The EMS Second IV In Trauma

One of the critical maneuvers that EMS providers perform is establishing initial vascular access. This IV is important for administering medications and for initiating volume resuscitation in trauma patients. Prehospital Trauma Life Support guidelines state that every trauma patient should receive two large bore IV lines. But is this really necessary?

The upside of having two IVs in the field is that the EMS provider can give lots of volume. However, a growing body of literature tells us that pushing systolic blood pressure up to “normal” levels in people (or animals) with an uncontrolled source of bleeding can increase mortality and hasten coagulopathy.

The downside of placing two lines is that it is challenging in a moving rig, sterility is difficult to maintain, and the chance of a needlestick exposure is doubled. So is it worth it?

A group at UMDNJ New Brunswick did a retrospective review of 320 trauma patients they received over a one year period who had IV lines established in the field. They found that, as expected, patients with two IVs received more fluid (average 348ml) before arriving at the hospital. There was no increase in systolic blood pressure, but there was a significant increase in diastolic pressure with two lines. The reason for this odd finding is not clear. There was no difference in the ultimate ISS calculated, or in mortality or readmission.
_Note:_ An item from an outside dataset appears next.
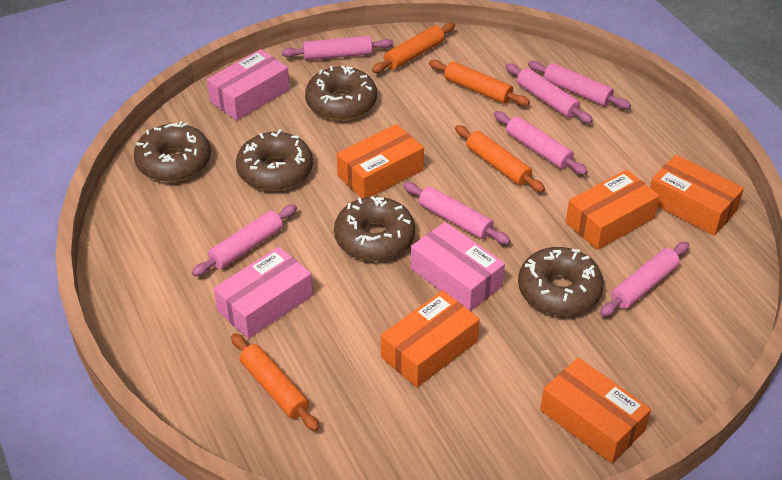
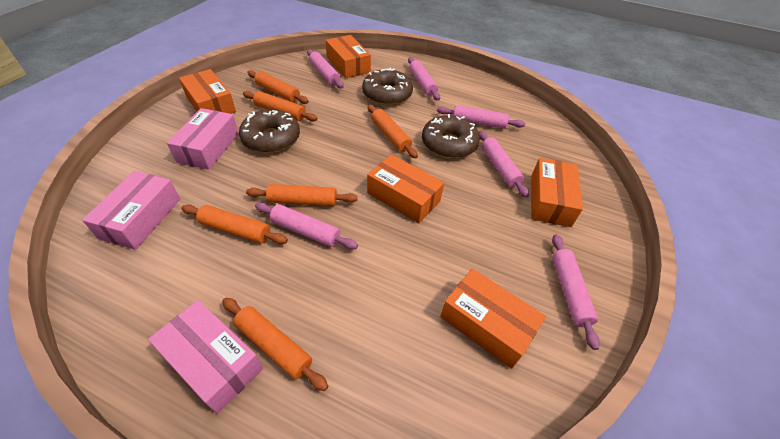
brown donut: 5 -> 3
orange rolling pin: 4 -> 6
pink rolling pin: 7 -> 6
Bottom line: This study is limited by its design. However, it implies that the second field IV is not very useful. The amount of extra fluid infused was relatively small, not nearly enough to trigger additional bleeding or coagulopathy. So if another IV does not deliver significant additional fluid and could be harmful even if it did, it’s probably not useful. Prehospital standards organizations should critically look at this old dogma to see if it should be modified.

Reference:

  • Study of placing a second intravenous line in trauma. Prehospital Emerg Care 15:208-213, 2011.

Prehospital Lift-Assist Calls

Here’s something I was completely unaware of until just a few years ago. A number of 9-1-1 calls (quite a few, I am told) are made, not for injury or illness, but because the caller needs help getting back into bed, chair, etc. It is also common that prehospital providers are frequently called back to the same location for the same problem, or a more serious one, within hours or days.

Yet another study from Yale looked at the details of lift-assist calls in one city in Connecticut (population 29,000) during a 6 year period. The town has a fire department based EMS system with both basic and advanced life support, and they respond to 4,000 EMS calls per year. 

Some interesting results:

  • Average crew time was about 20 minutes
  • 10% of cases required additional fire department equipment, either for forced entry or for assistance with bariatric patients
  • About 5% of all calls were for lift-assist, involving 535 addresses
  • Two thirds of all calls went to one third of those addresses (174 addresses)
  • There were 563 return calls to the same address within 30 days (usual age ~ 80)
  • Return calls were for another lift-assist (39%), a fall (8%), or an illness (47%)

Bottom line: It looks to me that we are not doing our elderly patients any favors by picking them up and putting them back in their chair/bed. Lift-assist calls are really a sentinel event for someone that is getting sick or who has crossed the threshold from being able to live independently to someone who needs a little more help (assisted living, etc). Prehospital personnel should systematically look at and report the home environment, and communities should automatically involve social services to help ensure the health and well being of the elder. And a second call to the same location should mandate a medical evaluation in an ED before return to the home.

Reference: A descriptive study of the “lift-assist” call. Prehospital Emergency Care, online ahead of print, September 2012.